A website and search optimization are still significant considerations, but AI systems also evaluate whether a brand’s messaging holds up across external sources and broader online discussion.
That means earned media, owned content, and community conversation are all feeding the same ecosystem.
One weak or inconsistent area can affect the overall picture that AI systems build around a brand.
This is part of why so many marketing teams are rethinking how they operate. PR can no longer sit in a separate lane from search and content strategy because all three now influence how brands appear in AI-generated answers.

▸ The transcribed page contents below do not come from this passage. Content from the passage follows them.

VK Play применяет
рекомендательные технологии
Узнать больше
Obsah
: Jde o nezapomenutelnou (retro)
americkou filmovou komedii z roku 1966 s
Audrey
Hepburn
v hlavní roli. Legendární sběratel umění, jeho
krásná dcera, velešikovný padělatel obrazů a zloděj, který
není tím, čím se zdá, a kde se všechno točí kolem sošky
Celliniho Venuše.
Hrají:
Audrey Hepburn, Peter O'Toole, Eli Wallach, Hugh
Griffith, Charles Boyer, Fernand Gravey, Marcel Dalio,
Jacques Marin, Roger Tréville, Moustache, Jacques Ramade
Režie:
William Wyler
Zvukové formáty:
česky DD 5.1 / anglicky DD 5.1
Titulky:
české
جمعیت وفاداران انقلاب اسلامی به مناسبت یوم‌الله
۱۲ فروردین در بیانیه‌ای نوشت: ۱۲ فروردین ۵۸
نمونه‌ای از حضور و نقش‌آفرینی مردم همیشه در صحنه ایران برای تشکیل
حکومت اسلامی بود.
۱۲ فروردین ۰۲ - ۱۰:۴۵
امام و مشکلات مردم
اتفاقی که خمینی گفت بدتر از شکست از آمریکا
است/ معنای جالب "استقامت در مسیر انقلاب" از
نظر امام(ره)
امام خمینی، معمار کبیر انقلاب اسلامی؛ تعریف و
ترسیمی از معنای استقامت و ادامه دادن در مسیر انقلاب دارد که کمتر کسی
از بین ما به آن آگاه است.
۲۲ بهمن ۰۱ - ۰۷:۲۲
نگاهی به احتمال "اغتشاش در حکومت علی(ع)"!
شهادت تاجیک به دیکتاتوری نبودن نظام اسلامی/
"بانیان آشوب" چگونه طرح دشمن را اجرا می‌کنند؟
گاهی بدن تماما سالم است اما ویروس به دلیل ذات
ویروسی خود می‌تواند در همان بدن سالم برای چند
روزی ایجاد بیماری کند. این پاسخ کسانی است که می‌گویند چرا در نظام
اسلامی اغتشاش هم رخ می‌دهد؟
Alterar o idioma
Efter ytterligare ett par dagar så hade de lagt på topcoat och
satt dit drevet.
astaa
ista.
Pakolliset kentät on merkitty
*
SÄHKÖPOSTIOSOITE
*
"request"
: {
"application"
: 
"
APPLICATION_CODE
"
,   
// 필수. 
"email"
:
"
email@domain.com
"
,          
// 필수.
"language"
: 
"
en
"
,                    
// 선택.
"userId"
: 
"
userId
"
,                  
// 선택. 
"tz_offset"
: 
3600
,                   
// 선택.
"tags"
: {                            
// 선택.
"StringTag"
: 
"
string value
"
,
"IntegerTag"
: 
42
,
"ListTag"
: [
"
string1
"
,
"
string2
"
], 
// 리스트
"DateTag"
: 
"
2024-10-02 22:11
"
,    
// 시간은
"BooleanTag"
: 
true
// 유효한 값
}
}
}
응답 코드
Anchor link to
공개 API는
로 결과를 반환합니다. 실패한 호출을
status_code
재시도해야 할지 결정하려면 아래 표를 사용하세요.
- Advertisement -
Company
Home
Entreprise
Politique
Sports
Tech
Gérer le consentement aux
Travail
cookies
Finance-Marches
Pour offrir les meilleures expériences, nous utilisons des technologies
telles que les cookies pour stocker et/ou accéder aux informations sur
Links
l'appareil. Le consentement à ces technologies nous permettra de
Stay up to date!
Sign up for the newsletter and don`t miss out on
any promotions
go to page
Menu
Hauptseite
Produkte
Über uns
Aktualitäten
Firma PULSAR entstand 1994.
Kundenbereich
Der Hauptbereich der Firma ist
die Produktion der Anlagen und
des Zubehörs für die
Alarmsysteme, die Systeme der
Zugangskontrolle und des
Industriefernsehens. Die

AI Systems Reward Structured Content
There is also a practical side to this shift. For example, research from a 2026 study by Kevin Indig found that 44.2% of all large language model citations come from the first 30% of a piece of content. This implies that structure is now the primary driver of visibility in brand copy.
AI systems also favor information that is easy to interpret and summarize. Clear headlines, direct language, strong sourcing, and consistent messaging all help.
Content written for humans still wins, but clarity matters more now because machines are reading it too.
That applies to media coverage as much as brand-owned content.
A well-placed quote, a clearly stated point of view, or consistent positioning across interviews can reinforce how AI systems categorize and describe a company later on.
What Marketing Leaders Should Pay Attention To
The bigger issue here is not traffic loss alone, even though declining click-through rates are already becoming a concern across search.
The larger shift is influence. According to eMarketer, when an AI chatbot recommends a brand, nearly half of users indicate they would try it.
If more buying decisions take place within AI platforms, brands need to consider whether they are accurately and consistently showing up in those environments.
That changes the role of earned media.
Coverage is no longer just about awareness or reputation. It also contributes to the broader body of information that AI systems draw on when generating recommendations and summaries.
Companies that build strong visibility across trusted publications, industry conversations, and owned channels are likely to have an advantage because their signals are easier for AI systems to recognize and reinforce.
The Bigger Shift
This does not mean SEO disappears or that websites stop mattering. People will still research brands directly. They will still visit websites before making decisions.
But discovery is becoming more layered and the impact of getting this right is already measurable. After implementing a focused AEO strategy, HubSpot saw a 433% increase in AI citations, according to AdWeek’s AI Power 50 2026.
That is why earned media is becoming more strategic. It helps shape how brands are understood before a customer ever clicks anything.